**Directions**
With images removed, transcribe each record exactly as it appears.

----- Material supplied

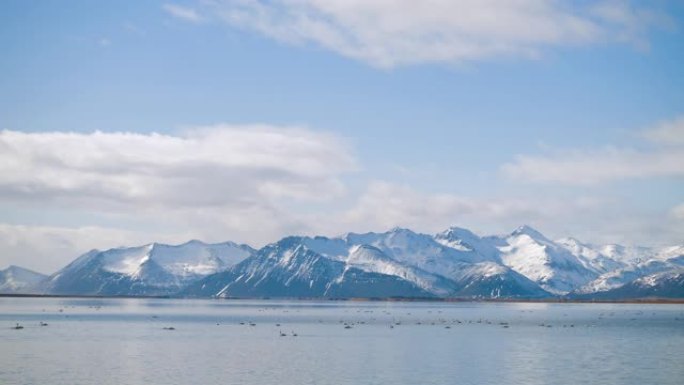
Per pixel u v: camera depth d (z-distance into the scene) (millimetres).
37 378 116375
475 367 129500
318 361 138000
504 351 156125
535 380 114812
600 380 114875
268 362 136500
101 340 183500
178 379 115750
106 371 124000
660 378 116750
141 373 121750
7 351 154625
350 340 185625
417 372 123188
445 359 140875
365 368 128125
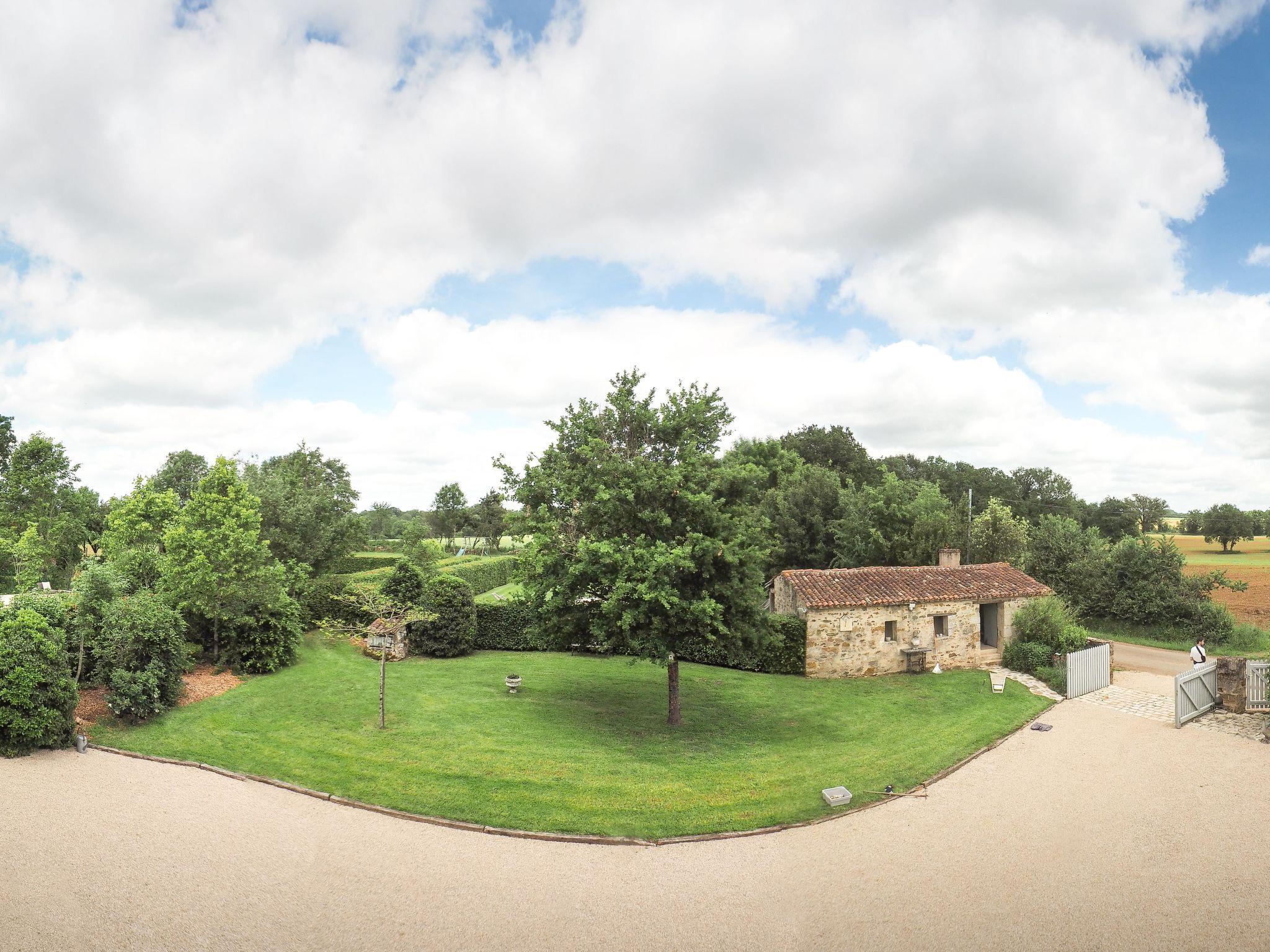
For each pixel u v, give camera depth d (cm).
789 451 5812
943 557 3434
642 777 1627
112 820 1293
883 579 3059
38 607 1936
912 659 2897
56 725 1608
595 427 2141
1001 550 4609
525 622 3256
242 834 1276
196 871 1132
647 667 2931
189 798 1413
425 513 9375
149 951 920
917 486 5094
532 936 991
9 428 4834
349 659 2770
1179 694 2066
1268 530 11956
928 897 1108
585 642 2130
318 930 991
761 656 2884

----------

**Output of the exercise**
Per pixel u v: camera depth d (z-distance into the scene) (millimetres).
37 378 116375
475 367 129500
318 361 138000
504 351 156125
535 380 114812
600 380 114875
268 362 136500
101 340 183500
178 379 115750
106 371 124000
660 378 116750
141 373 121750
7 351 154625
350 340 185625
417 372 123188
445 359 140875
365 368 128125
For each pixel u v, give camera depth d (cm).
789 451 5812
943 557 3434
642 777 1627
112 820 1293
883 579 3059
38 607 1936
912 659 2897
56 725 1608
595 427 2141
1001 550 4609
525 622 3256
242 834 1276
196 871 1132
647 667 2931
189 798 1413
425 513 9375
149 951 920
917 486 5094
532 936 991
9 428 4834
349 659 2770
1179 694 2066
1268 530 11956
928 897 1108
585 642 2130
318 930 991
761 656 2884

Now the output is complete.